Durham County

Consultant ties light-rail stations to population growth, economic development

CHAPEL HILL -- Light-rail stations offer more than transportation, a consultant said Monday, from planning for regional population growth and economic development to building on Chapel Hill’s affordable housing foundation.

Monday’s report to the Chapel Hill Town Council covered six days of community workshops in which consultants collected ideas and drafted development suggestions for 18 stations along the 17.7-mile light-rail transit line. Chapel Hill and Durham paid for the work with a $1.69 million Federal Transit Administration grant.

While the Orange and Durham counties’ boards of commissioners have the final say about the light-rail transit project, the council would decide on projects proposed for the stations within Chapel Hill. Durham’s City Council would approve projects at a dozen rail stations within its jurisdiction.

The work is continuing today as regional officials delve more deeply into the affordable housing issue, said Patrick McDonough, GoTriangle’s planning and transit-oriented development manager. Bus and rail station connections will be another key component, he and others said.

The Chapel Hill Alliance for a Livable Town and Orange County Voice also will hold a conversation about Orange County transit at 5:30 p.m. Tuesday, March 14, at Extraordinary Ventures, 200 S. Elliott Road in Chapel Hill.

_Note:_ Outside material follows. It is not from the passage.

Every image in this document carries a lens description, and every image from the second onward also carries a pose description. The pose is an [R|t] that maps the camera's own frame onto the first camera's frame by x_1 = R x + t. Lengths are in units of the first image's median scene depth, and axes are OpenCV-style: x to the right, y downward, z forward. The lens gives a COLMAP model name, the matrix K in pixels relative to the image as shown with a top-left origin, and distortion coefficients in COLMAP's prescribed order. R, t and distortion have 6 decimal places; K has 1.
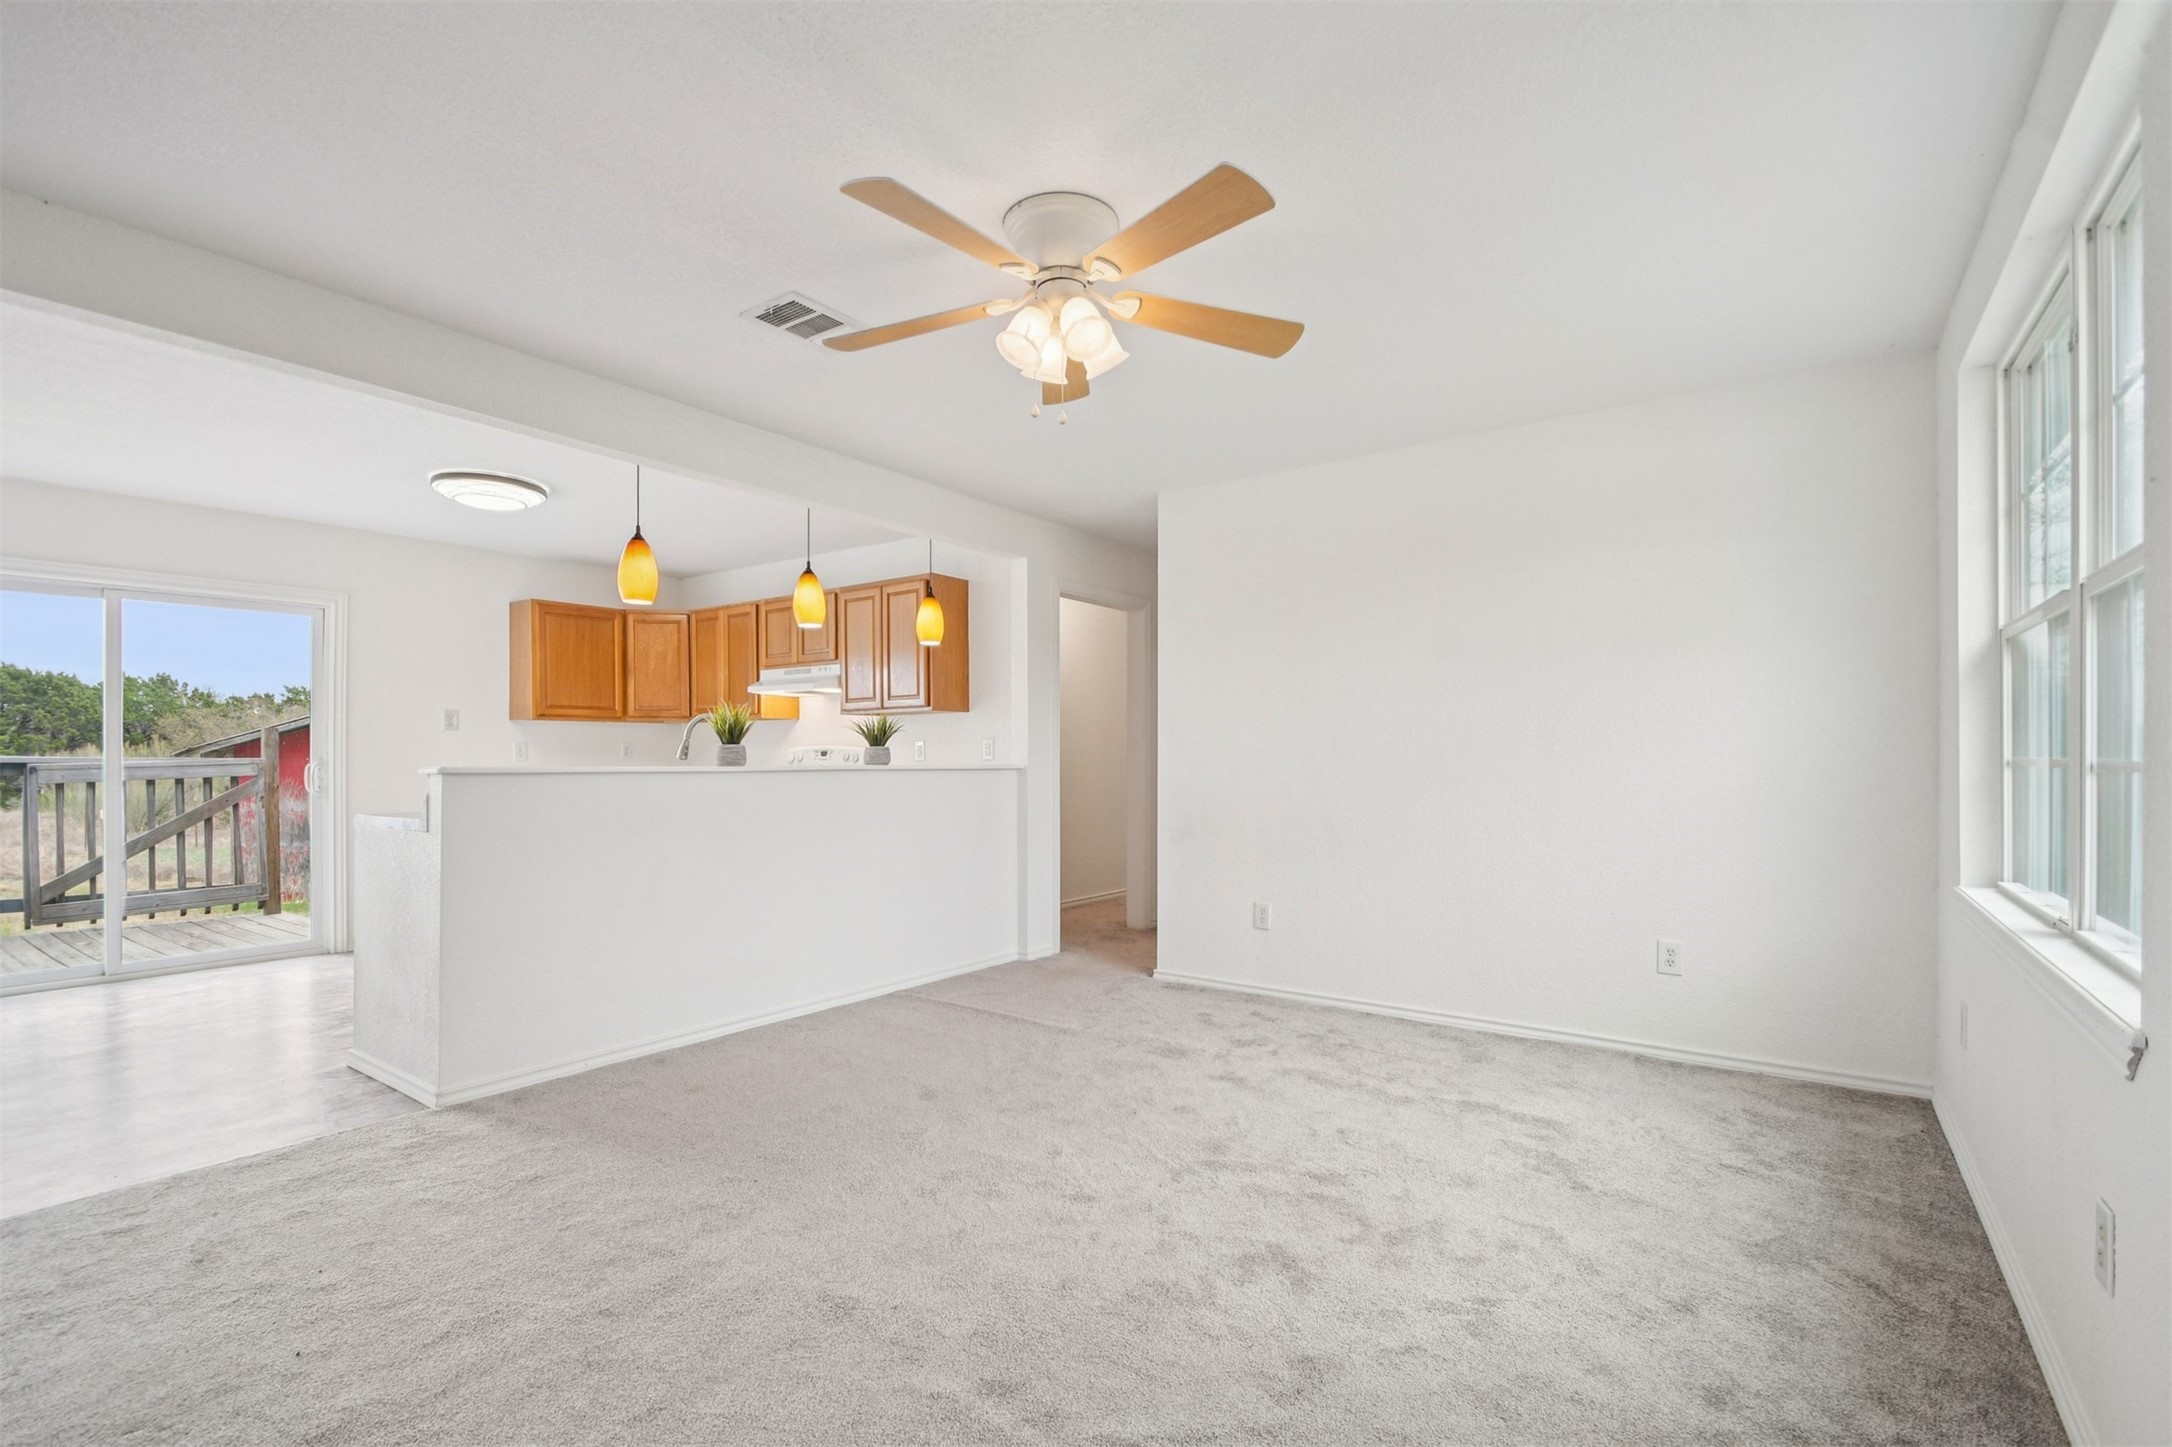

Four factors – connectivity, local character, economic development and equity – were critical to the draft plans, said Gateway Planning founder Scott Polikov.

There is a “tremendous opportunity” to attract economic development to the Gateway station at Interstate 40 and U.S. 15-501, for instance, he said. Civitech founder Tony Sease noted the potential for bike and pedestrian links across I-40 and U.S. 15-501.

Smaller-scale residential buildings might be appropriate along Old Durham Road, Sease said, while the remaining area could hold a dense mix of retail, offices and parking garages, including one with 500-plus park-and-ride spaces accessible from the I-40 East on-ramp.

“There’s lots of options,” Polikov said, “but the key is how it’s designed for future expansion that both creates opportunities for additional parking but doesn’t consume it through permanent surface parking that eventually becomes a barrier to redevelopment.”

Some residential development also is possible at the UNC Hospitals and Mason Farm stations, Polikov said, along with a small amount of ground-floor retail and campus amenities. While planning for UNC land doesn’t guarantee an outcome, he warned, the Friday Center station was envisioned with existing buildings, more institutional or commercial uses, and residential housing, particularly for staff and employees.

While citizens who spoke generally supported transit, most urged the town to stop wasting resources planning stations for a light-rail system that they said has questionable finances and social benefits.

The decision has been made, council member Maria Palmer responded, and the town needs to take advantage of its opportunities.

“We have to take risks. We have to move forward. I believe in progress, and I believe that millennials are getting out of their cars and they want this, and for Chapel Hill to stay competitive, we have to provide modern transportation,” Palmer said.

The town can’t wait until the stations are built, council member Sally Greene added.

“The reason we’re doing it now is because, as it was pointed out and is very easy to imagine, if we were to wait until the moment if or when station stops are dedicated and they’re real, then overnight, the price of land is going to go (up),” Greene said, “so if we’re going to have meaningful planning, particularly for the affordable housing, we have to be doing it now.”

Council member Nancy Oates offered a different perspective, noting that light rail is nice, but may not be affordable or offer much benefit to Orange County.

“If this does get passed, then we’re going to be paying a lot for the light rail, and then we’re going to be paying a lot for affordable housing, so I want to know exactly how much, not just have it dangled out there, oh, you’ll get affordable housing,” Oates said. “We won’t get it; we’ll have to buy it, and how much is it going to cost?”

Affordable housing won’t be a free ride, Polikov said.

“Affordable housing policy is a citywide policy for Durham and a town-wide policy for Chapel Hill, and I think it’s inappropriate to suggest that somehow the light-rail project should absorb and take over and direct the affordable housing question,” Polikov said. “It’s an opportunity to expand affordable housing, but there’s no way to know what the total cost would be relative to the light rail system itself.”

The town has several tools now, including density bonuses, financing and tax credits, land acquisition and government subsidies. Housing experts will look at other options, McDonough said. He also noted more light-rail financial information will be out soon and urged everyone to also read the financial analysis expected from the county’s independent consultant.